感受性豊かで人一倍繊細な人だったのであろう。こよなく猫を愛し、ドビュッシーのピアノ曲を聴くことを好み、植物の月見草を愛でた。自身を否定しつづけ、純粋なものを求め続けたのではなかろうか。その象徴的なものが「猫」であり、一定の距離をお互い認めつつ、慣れ慣れしたつき合いのない、純粋な眼を持つ「猫」が終生の友であったようである。

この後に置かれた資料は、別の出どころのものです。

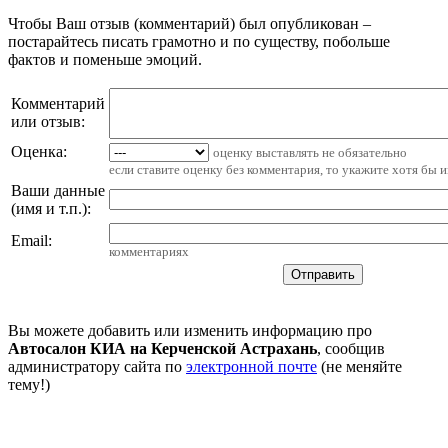
Чтобы Ваш отзыв (комментарий) был опубликован –
постарайтесь писать грамотно и по существу, побольше
фактов и поменьше эмоций.
Комментарий
или отзыв:
Оценка:
оценку выставлять не обязательно
если ставите оценку без комментария, то укажите хотя бы 
Ваши данные
(имя и т.п.)
:
Email
:
комментариях
Вы можете добавить или изменить информацию про
Автосалон КИА на Керченской Астрахань
, сообщив
администратору сайта по
электронной почте
(не меняйте
тему!)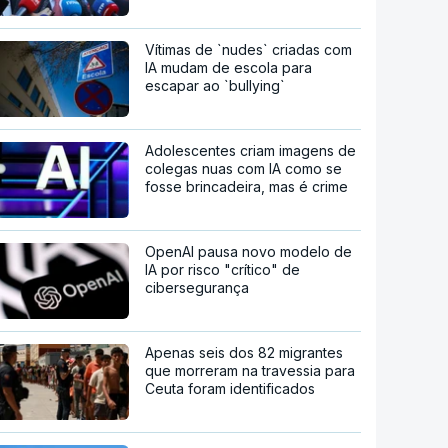
Vítimas de `nudes` criadas com
IA mudam de escola para
escapar ao `bullying`
Adolescentes criam imagens de
colegas nuas com IA como se
fosse brincadeira, mas é crime
OpenAI pausa novo modelo de
IA por risco "crítico" de
cibersegurança
Apenas seis dos 82 migrantes
que morreram na travessia para
Ceuta foram identificados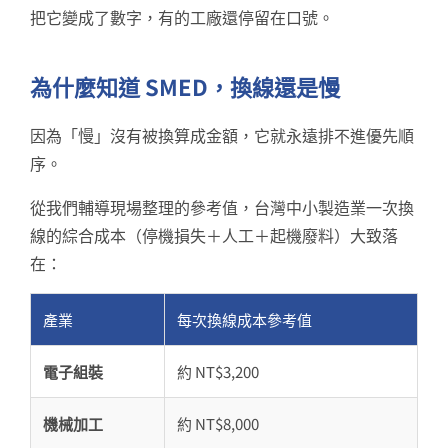
把它變成了數字，有的工廠還停留在口號。
為什麼知道 SMED，換線還是慢
因為「慢」沒有被換算成金額，它就永遠排不進優先順
序。
從我們輔導現場整理的參考值，台灣中小製造業一次換
線的綜合成本（停機損失＋人工＋起機廢料）大致落
在：
產業
每次換線成本參考值
電子組裝
約 NT$3,200
機械加工
約 NT$8,000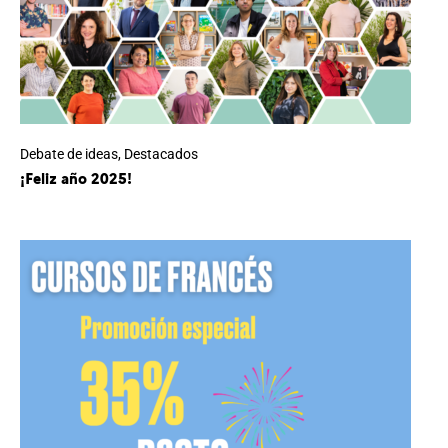
Debate de ideas
,
Destacados
¡Feliz año 2025!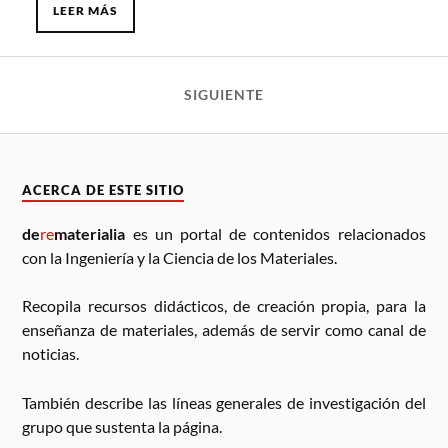
LEER MÁS
SIGUIENTE
ACERCA DE ESTE SITIO
de
re
materialia
es un portal de contenidos relacionados
con la Ingeniería y la Ciencia de los Materiales.
Recopila recursos didácticos, de creación propia, para la
enseñanza de materiales, además de servir como canal de
noticias.
También describe las líneas generales de investigación del
grupo que sustenta la página.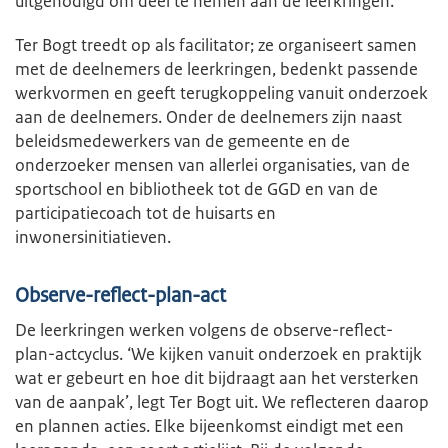
uitgenodigd om deel te nemen aan de leerkringen.
Ter Bogt treedt op als facilitator; ze organiseert samen
met de deelnemers de leerkringen, bedenkt passende
werkvormen en geeft terugkoppeling vanuit onderzoek
aan de deelnemers. Onder de deelnemers zijn naast
beleidsmedewerkers van de gemeente en de
onderzoeker mensen van allerlei organisaties, van de
sportschool en bibliotheek tot de GGD en van de
participatiecoach tot de huisarts en
inwonersinitiatieven.
Observe-reflect-plan-act
De leerkringen werken volgens de observe-reflect-
plan-actcyclus. ‘We kijken vanuit onderzoek en praktijk
wat er gebeurt en hoe dit bijdraagt aan het versterken
van de aanpak’, legt Ter Bogt uit. We reflecteren daarop
en plannen acties. Elke bijeenkomst eindigt met een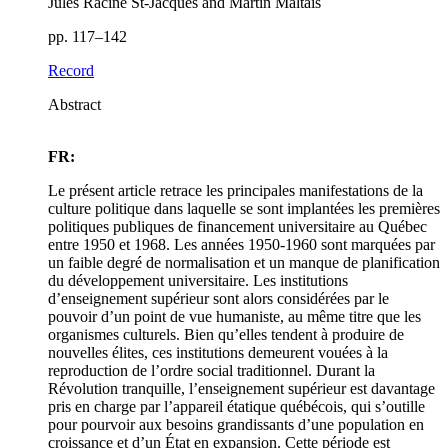
Jules Racine St-Jacques and Martin Maltais
pp. 117–142
Record
Abstract
FR:
Le présent article retrace les principales manifestations de la
culture politique dans laquelle se sont implantées les premières
politiques publiques de financement universitaire au Québec
entre 1950 et 1968. Les années 1950-1960 sont marquées par
un faible degré de normalisation et un manque de planification
du développement universitaire. Les institutions
d’enseignement supérieur sont alors considérées par le
pouvoir d’un point de vue humaniste, au même titre que les
organismes culturels. Bien qu’elles tendent à produire de
nouvelles élites, ces institutions demeurent vouées à la
reproduction de l’ordre social traditionnel. Durant la
Révolution tranquille, l’enseignement supérieur est davantage
pris en charge par l’appareil étatique québécois, qui s’outille
pour pourvoir aux besoins grandissants d’une population en
croissance et d’un État en expansion. Cette période est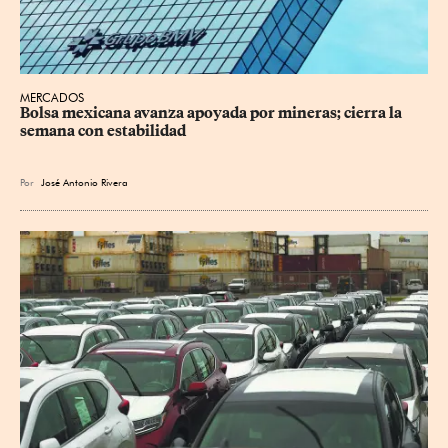
MERCADOS
Bolsa mexicana avanza apoyada por mineras; cierra la 
semana con estabilidad
Por
José Antonio Rivera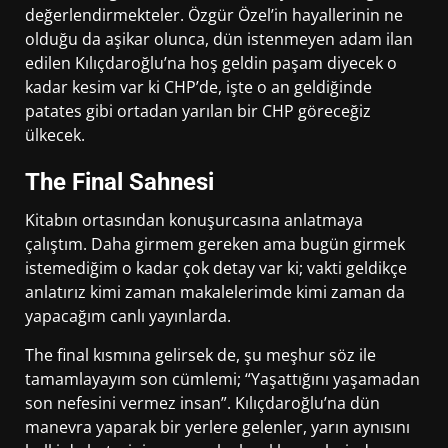
değerlendirmekteler. Özgür Özel’in hayallerinin ne
olduğu da aşikar olunca, dün istenmeyen adam ilan
edilen Kılıçdaroğlu’na hoş geldin paşam diyecek o
kadar kesim var ki CHP’de, işte o an geldiğinde
patates gibi ortadan yarılan bir CHP göreceğiz
ülkecek.
The Final Sahnesi
Kitabın ortasından konuşurcasına anlatmaya
çalıştım. Daha girmem gereken ama bugün girmek
istemediğim o kadar çok detay var ki; vakti geldikçe
anlatırız kimi zaman makalelerimde kimi zaman da
yapacağım canlı yayınlarda.
The final kısmına gelirsek de, şu meşhur söz ile
tamamlayayım son cümlemi; “Yaşattığını yaşamadan
son nefesini vermez insan”. Kılıçdaroğlu’na dün
manevra yaparak bir yerlere gelenler, yarın aynısını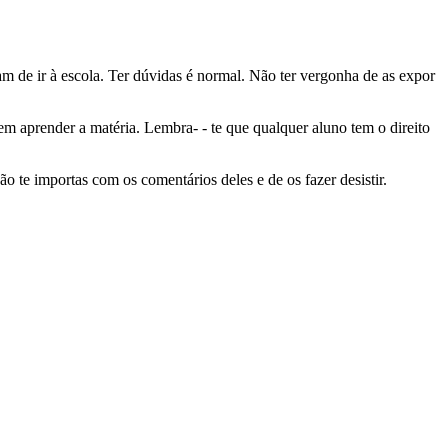
am de ir à escola. Ter dúvidas é normal. Não ter vergonha de as expor
m aprender a matéria. Lembra- - te que qualquer aluno tem o direito
 te importas com os comentários deles e de os fazer desistir.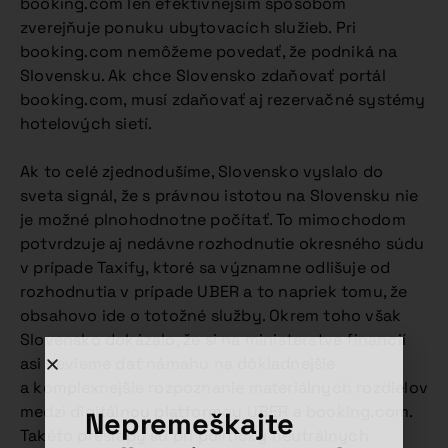
booking.com len efektívnejším spôsobom
zverejňuje ponuku ubytovacích služieb. Pri
booking.com nemôžeme povedať, že podniká na
Slovensku. Ak chce Slovensko zdaňovať portál
booking.com, musí zdaňovať aj rezervačné systémy
hotelových sietí.
Ak to celé zjednodušíme, Slovensko vyslalo do
sveta signál, že s právnou istotou na Slovensku nie
je možné plnohodnotne počítať. To mimochodom
potvrdzuje aj nedávne rozhodnutie okresného súdu
v prípade Taxify, ktoré sa významne odlišuje od
rozhodnutia v prípade UBER a to napriek tomu, že
obsahovo ide o totožné služby. Okrem toho však
Slovensko dokázalo, že si na ministerstve financií
asi nevieme dať námahu na dôkladnejšie
a komplexnejšie rozpoznanie materiálnych rozdielov
medzi digitálnou platformou UBER a booking.com.
Nepremeškajte
Takéto prešľapy sú pri politicky neutrálnych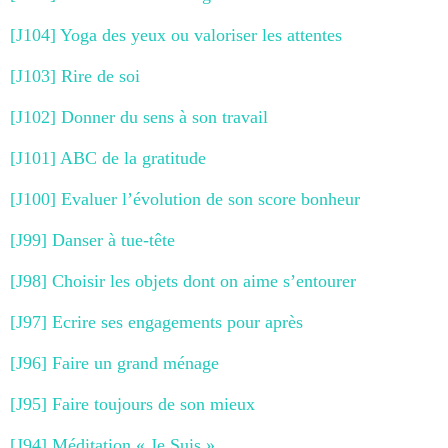
[J104] Yoga des yeux ou valoriser les attentes
[J103] Rire de soi
[J102] Donner du sens à son travail
[J101] ABC de la gratitude
[J100] Evaluer l’évolution de son score bonheur
[J99] Danser à tue-tête
[J98] Choisir les objets dont on aime s’entourer
[J97] Ecrire ses engagements pour après
[J96] Faire un grand ménage
[J95] Faire toujours de son mieux
[J94] Méditation « Je Suis »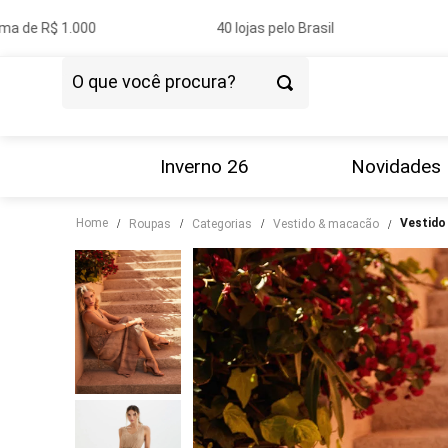
a de R$ 1.000
40 lojas pelo Brasil
P
O que você procura?
TERMOS MAIS BUSCADOS
1
º
vestido
Inverno 26
Novidades
2
º
blazer
Home
vestid
roupas
categorias
vestido & macacão
3
º
calça
4
º
blusa
5
º
tricot
6
º
camisa
7
º
couro
8
º
calça jeans
9
º
saia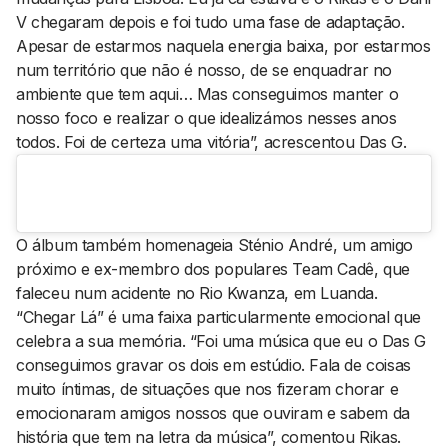
V chegaram depois e foi tudo uma fase de adaptação.
Apesar de estarmos naquela energia baixa, por estarmos
num território que não é nosso, de se enquadrar no
ambiente que tem aqui… Mas conseguimos manter o
nosso foco e realizar o que idealizámos nesses anos
todos. Foi de certeza uma vitória”, acrescentou Das G.
O álbum também homenageia Sténio André, um amigo
próximo e ex-membro dos populares Team Cadê, que
faleceu num acidente no Rio Kwanza, em Luanda.
“Chegar Lá” é uma faixa particularmente emocional que
celebra a sua memória. “Foi uma música que eu o Das G
conseguimos gravar os dois em estúdio. Fala de coisas
muito íntimas, de situações que nos fizeram chorar e
emocionaram amigos nossos que ouviram e sabem da
história que tem na letra da música”, comentou Rikas.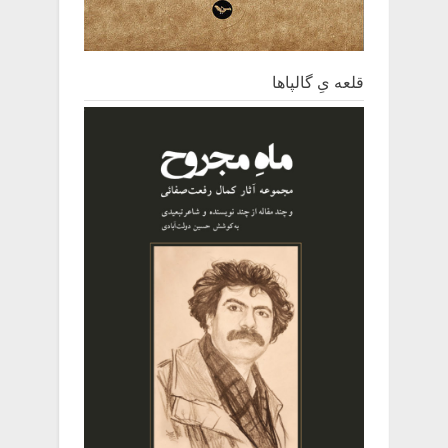
قلعه یِ ‌گالپاها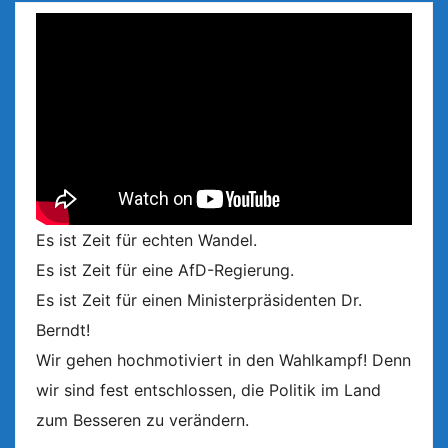
Es ist Zeit für echten Wandel.
Es ist Zeit für eine AfD-Regierung.
Es ist Zeit für einen Ministerpräsidenten Dr.
Berndt!
Wir gehen hochmotiviert in den Wahlkampf! Denn
wir sind fest entschlossen, die Politik im Land
zum Besseren zu verändern.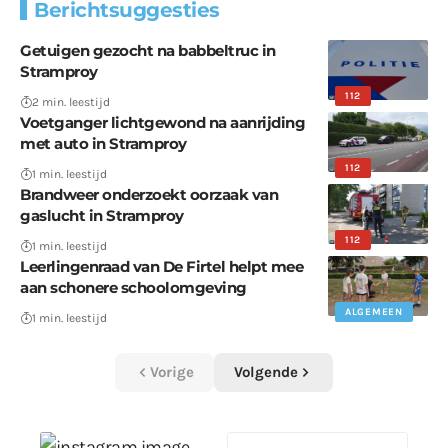
Berichtsuggesties
Getuigen gezocht na babbeltruc in
Stramproy
112
2 min. leestijd
Voetganger lichtgewond na aanrijding
met auto in Stramproy
112
1 min. leestijd
Brandweer onderzoekt oorzaak van
gaslucht in Stramproy
112
1 min. leestijd
Leerlingenraad van De Firtel helpt mee
aan schonere schoolomgeving
ALGEMEEN
1 min. leestijd
Vorige
Volgende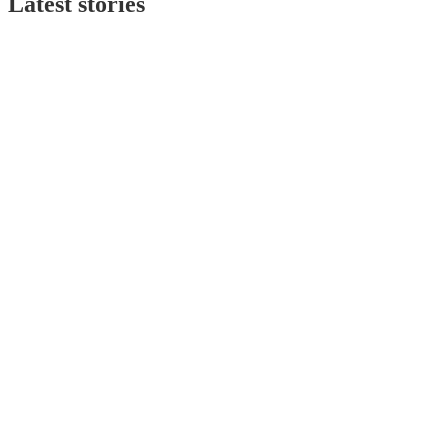
Latest stories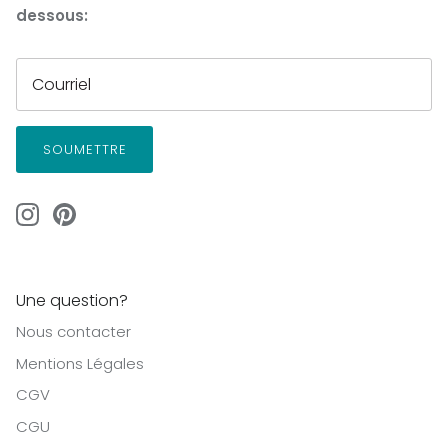
dessous:
SOUMETTRE
Une question?
Nous contacter
Mentions Légales
CGV
CGU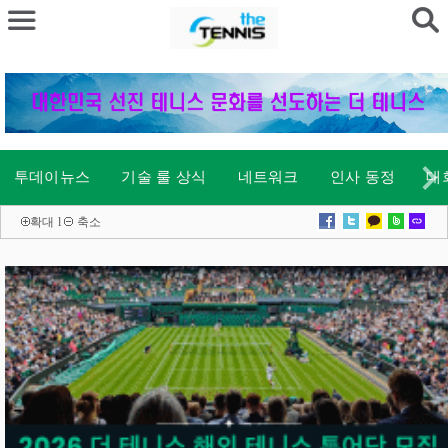
투데이뉴스
기술 룰 상식
네트워크
인사 동정
대
확대
l
축소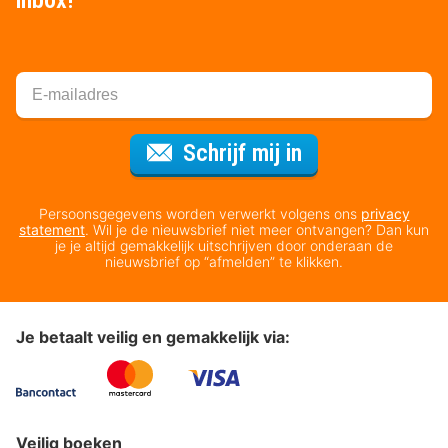
Voor de nieuws
Schrijf mij in
Persoonsgegevens worden verwerkt volgens ons
privacy
statement
. Wil je de nieuwsbrief niet meer ontvangen? Dan kun
je je altijd gemakkelijk uitschrijven door onderaan de
nieuwsbrief op “afmelden” te klikken.
Je betaalt veilig en gemakkelijk via:
Veilig boeken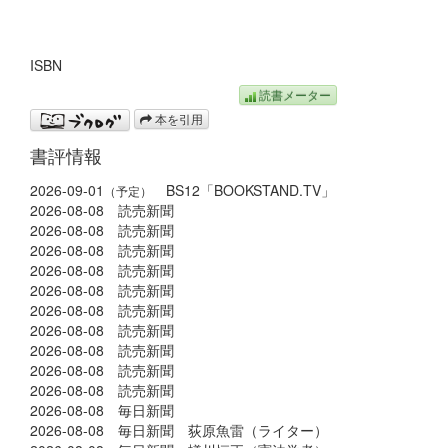
ISBN
読書メーター
本を引用
書評情報
2026-09-01
BS12「BOOKSTAND.TV」
（予定）
2026-08-08 読売新聞
2026-08-08 読売新聞
2026-08-08 読売新聞
2026-08-08 読売新聞
2026-08-08 読売新聞
2026-08-08 読売新聞
2026-08-08 読売新聞
2026-08-08 読売新聞
2026-08-08 読売新聞
2026-08-08 読売新聞
2026-08-08 毎日新聞
2026-08-08 毎日新聞 荻原魚雷（ライター）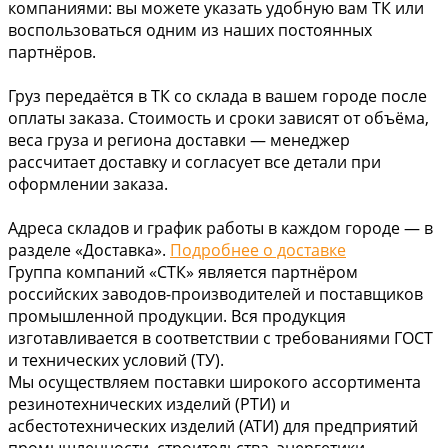
компаниями: вы можете указать удобную вам ТК или
воспользоваться одним из наших постоянных
партнёров.
Груз передаётся в ТК со склада в вашем городе после
оплаты заказа. Стоимость и сроки зависят от объёма,
веса груза и региона доставки — менеджер
рассчитает доставку и согласует все детали при
оформлении заказа.
Адреса складов и график работы в каждом городе — в
разделе «Доставка».
Подробнее о доставке
Группа компаний «СТК» является партнёром
российских заводов-производителей и поставщиков
промышленной продукции. Вся продукция
изготавливается в соответствии с требованиями ГОСТ
и технических условий (ТУ).
Мы осуществляем поставки широкого ассортимента
резинотехнических изделий (РТИ) и
асбестотехнических изделий (АТИ) для предприятий
промышленности, строительства, энергетики,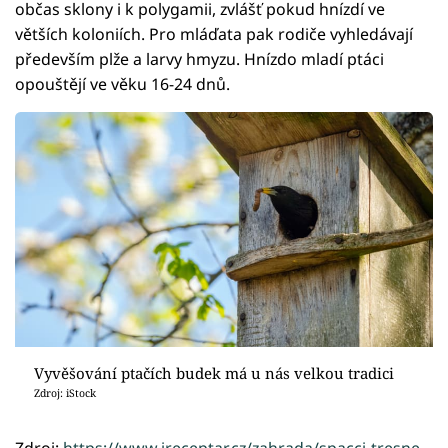
občas sklony i k polygamii, zvlášť pokud hnízdí ve
větších koloniích. Pro mláďata pak rodiče vyhledávají
především plže a larvy hmyzu. Hnízdo mladí ptáci
opouštějí ve věku 16-24 dnů.
Vyvěšování ptačích budek má u nás velkou tradici
Zdroj: iStock
Zdroj:
https://www.ireceptar.cz/zahrada/spacci-tresne-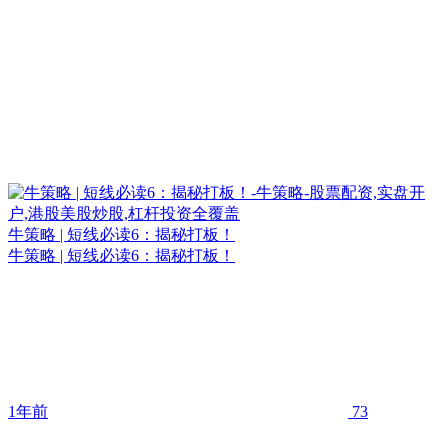
牛策略 | 短线必读6：揭秘打板！
牛策略 | 短线必读6：揭秘打板！
1年前
73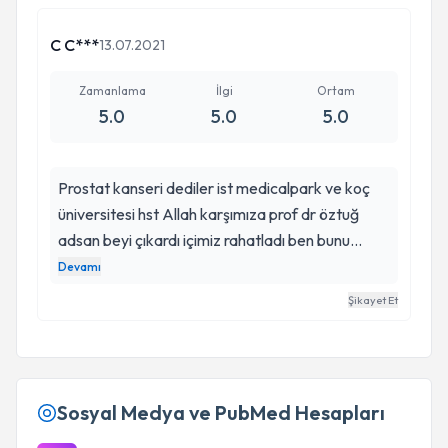
C C***
13.07.2021
Zamanlama
İlgi
Ortam
5.0
5.0
5.0
Prostat kanseri dediler ist medicalpark ve koç
üniversitesi hst Allah karşımıza prof dr öztuğ
adsan beyi çıkardı içimiz rahatladı ben bunu
ameliyatsız hallederim prostatıda almam dedi
Devamı
operasyon çok başarılı geçti güleryüzü ilgisi bizi
Şikayet Et
motive etti sağolun hocam iyiki sizin gibi hekimler
var çok tşkler kesinlikle tavsiye ediyorum
herkese
Sosyal Medya ve PubMed Hesapları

多分に兄淳之介の影響を受けていたようである。クレーやドビッシュー好きも、おそらく兄の影響であろう。当然、周りから淳之介の妹として不当に扱われる経験も数限りなくしてきたことは想像に難くないから、傷つき、兄と距離を保ってきたことも事実であろう。しかし、理恵の支えは、活字で表現をすることであり、それが唯一、自身の存在を確かめるものだったのである。初詩集を自費出版する際には、淳之介の援助を受けている。そして、淳之介は自ら進んで、頼まれもしていないのに、その詩集の附記を書いている。そこには、淳之介が理恵の小学生の時に書いた作文を大事に保管していたことが書いてある。通常、そのようなことをしない淳之介が大事に取っておいた背景には、その文章を読んだ際、理恵が将来向かうであろう道を、薄々感じ取ったからではないかと思われるのだ。おろらく作家吉行は、妹の内に秘めた何ものかを冷静に分析したに違いないのだ。
本を閉じると、どうしてもドビュッシーの曲が聴きたくなった。